When she confronted the publisher, he kept repeating, “I didn’t do anything wrong” and agreed to redraft the letter, she said.
The final version was still “objectionable,” Ms. Abramson wrote.
“The word ‘sorry’ remained in the final draft of the letter that I saw.”
After 2012, The New York Times’ insistence on “penetrating the mainland Chinese market” led to a slew of new initiatives, including print publications, newsletters, and a lifestyle site, Mr. Smith wrote.
By 2019, the paper’s Chinese offices employed dozens of reporters, some native Chinese, some correspondents—the largest presence the paper held in any overseas locale.
Then the virus came.
In February 2020, The Wall Street Journal ran an op-ed by Walter Russell Mead headlined “China Is the Real Sick Man of Asia.” It panned China for mishandling the coronavirus epidemic and questioned Beijing’s power and stability.

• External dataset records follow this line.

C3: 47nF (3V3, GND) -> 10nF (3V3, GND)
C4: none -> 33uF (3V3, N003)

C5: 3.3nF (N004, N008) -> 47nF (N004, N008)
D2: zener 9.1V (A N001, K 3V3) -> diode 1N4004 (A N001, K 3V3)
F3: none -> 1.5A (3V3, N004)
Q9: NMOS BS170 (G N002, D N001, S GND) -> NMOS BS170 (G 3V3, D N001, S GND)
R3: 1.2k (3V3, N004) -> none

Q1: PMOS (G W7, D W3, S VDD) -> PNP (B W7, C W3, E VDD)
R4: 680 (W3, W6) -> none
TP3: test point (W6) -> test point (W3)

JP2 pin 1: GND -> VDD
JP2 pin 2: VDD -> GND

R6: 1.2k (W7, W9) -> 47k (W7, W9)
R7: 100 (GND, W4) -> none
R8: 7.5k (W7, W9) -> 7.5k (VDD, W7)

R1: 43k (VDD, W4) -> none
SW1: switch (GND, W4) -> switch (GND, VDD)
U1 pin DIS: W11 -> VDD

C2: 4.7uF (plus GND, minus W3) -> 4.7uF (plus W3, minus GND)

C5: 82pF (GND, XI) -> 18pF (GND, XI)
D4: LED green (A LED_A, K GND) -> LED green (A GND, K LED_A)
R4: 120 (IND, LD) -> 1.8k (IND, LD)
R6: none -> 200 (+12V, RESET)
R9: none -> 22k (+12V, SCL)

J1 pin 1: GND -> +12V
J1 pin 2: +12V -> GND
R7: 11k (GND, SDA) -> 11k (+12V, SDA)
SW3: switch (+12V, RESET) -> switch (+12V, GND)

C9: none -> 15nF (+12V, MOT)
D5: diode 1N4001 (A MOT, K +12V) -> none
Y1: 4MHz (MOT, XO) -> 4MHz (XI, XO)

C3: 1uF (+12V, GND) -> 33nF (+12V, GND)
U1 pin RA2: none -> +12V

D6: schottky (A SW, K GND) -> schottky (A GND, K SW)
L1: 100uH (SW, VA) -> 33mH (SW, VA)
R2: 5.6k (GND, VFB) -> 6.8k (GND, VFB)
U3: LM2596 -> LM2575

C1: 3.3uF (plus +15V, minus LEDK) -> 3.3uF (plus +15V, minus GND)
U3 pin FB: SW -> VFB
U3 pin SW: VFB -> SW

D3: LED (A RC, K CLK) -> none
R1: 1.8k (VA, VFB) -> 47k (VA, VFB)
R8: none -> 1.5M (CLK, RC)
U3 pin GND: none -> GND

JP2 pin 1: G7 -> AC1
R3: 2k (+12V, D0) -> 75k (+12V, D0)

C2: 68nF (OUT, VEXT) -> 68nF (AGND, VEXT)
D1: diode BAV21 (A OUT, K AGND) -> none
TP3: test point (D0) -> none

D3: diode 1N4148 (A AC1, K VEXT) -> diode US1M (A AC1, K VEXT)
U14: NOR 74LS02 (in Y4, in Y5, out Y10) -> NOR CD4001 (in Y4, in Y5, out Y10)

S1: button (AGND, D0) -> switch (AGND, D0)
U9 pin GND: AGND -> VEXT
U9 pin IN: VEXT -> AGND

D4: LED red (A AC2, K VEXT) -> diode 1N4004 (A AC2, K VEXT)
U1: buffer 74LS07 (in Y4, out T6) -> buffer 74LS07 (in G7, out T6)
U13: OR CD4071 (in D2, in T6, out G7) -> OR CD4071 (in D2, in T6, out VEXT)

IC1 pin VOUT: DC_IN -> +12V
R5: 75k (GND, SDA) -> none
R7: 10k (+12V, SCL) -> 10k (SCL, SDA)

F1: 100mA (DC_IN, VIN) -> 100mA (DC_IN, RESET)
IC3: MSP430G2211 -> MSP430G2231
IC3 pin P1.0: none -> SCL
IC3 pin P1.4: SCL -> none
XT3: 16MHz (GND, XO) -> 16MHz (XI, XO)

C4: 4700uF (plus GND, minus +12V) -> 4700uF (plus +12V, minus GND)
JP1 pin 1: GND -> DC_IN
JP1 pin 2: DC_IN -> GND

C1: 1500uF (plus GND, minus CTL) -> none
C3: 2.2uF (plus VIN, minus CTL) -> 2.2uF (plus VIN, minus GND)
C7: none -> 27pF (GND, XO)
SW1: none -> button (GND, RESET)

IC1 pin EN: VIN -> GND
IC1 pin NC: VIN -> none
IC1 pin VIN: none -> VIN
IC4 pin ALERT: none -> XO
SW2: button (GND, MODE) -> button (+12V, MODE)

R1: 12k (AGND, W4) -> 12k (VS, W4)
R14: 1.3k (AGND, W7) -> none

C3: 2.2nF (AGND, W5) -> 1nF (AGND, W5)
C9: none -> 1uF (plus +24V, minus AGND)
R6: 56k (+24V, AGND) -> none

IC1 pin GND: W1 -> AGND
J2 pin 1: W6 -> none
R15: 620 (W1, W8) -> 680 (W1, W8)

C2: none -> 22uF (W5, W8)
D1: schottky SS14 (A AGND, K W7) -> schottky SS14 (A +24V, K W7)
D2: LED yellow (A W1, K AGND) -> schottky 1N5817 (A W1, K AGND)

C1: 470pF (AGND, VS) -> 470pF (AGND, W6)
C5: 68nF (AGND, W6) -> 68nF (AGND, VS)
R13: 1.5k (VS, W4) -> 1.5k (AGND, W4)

The next day, an explosive request landed in the mailbox of The New York Times’ ad department. Florida real estate developer Brett Kingstone wanted to publish a full-page ad calling China to account for the pandemic.
The ad was scheduled to run on March 22, 2020. It had been approved, paid for, printed, and distributed in the early editions before the paper suddenly pulled the plug in the middle of the night, preventing the ad from running in most print copies.
“It was removed after being flagged internally by [New York] Times staff.”
She didn’t respond to a question about whether the paper had faced any pressure from the CCP regarding the ad.
Mr. Kingstone said a New York Times executive told him that a CCP official had called the paper’s leadership and demanded that the ad be pulled. The Epoch Times wasn’t able to independently confirm that the phone call took place. Attempts to reach the executive for comment were unsuccessful. The paper’s spokesperson neither confirmed nor denied that such a phone call took place.
Pat Laflin, a former FBI agent and expert on economic espionage, said it was “impossible” that the CCP didn’t try to pressure the paper.
“Exactly what they said and how subtle it was or how not-so-subtle, that’s all speculation. I don’t know,” he said. “But did the call come in? Yes.”
The day after Mr. Kingstone’s ad was pulled, on March 23, 2020, the executive editors of The Wall Street Journal, The Washington Post, and The New York Times published an open letter to the Chinese regime, pleading to have the expulsions reversed.
In November 2021, the Biden administration relaxed restrictions on Chinese media in exchange for the CCP allowing reporters for The New York Times, The Washington Post, and The Wall Street Journal to return and travel to and from China more easily.
The op-ed was an endorsement of the failed policy of “engagement” with China, according to Bradley Thayer, a senior fellow at the Center for Security Policy, expert on strategic assessment of China, and a contributor to The Epoch Times.
He blamed The New York Times for “ideological obtuseness where they refuse to see the nature of communist regimes as they are.”
From another perspective, The New York Times has a vested interest in avoiding confrontation with China simply because it wants to maintain access, said James Fanell, former naval intelligence officer and an expert on China.
“I think it’s that obvious,” he said.
The Epoch Times sent The New York Times 13 specific questions when asking for comment regarding the allegations outlined in this article. The questions covered topics including why its reporters appeared to seek out only negative interviews; the paper’s previous misrepresentations of Falun Gong based on CCP propaganda; and how portraying Shen Yun in a negative light potentially could help the CCP in its efforts to suppress dissent at home and abroad.
The New York Times declined to respond to any of the questions, saying only, “As a general matter of policy, we do not comment on what may or may not publish in future editions.”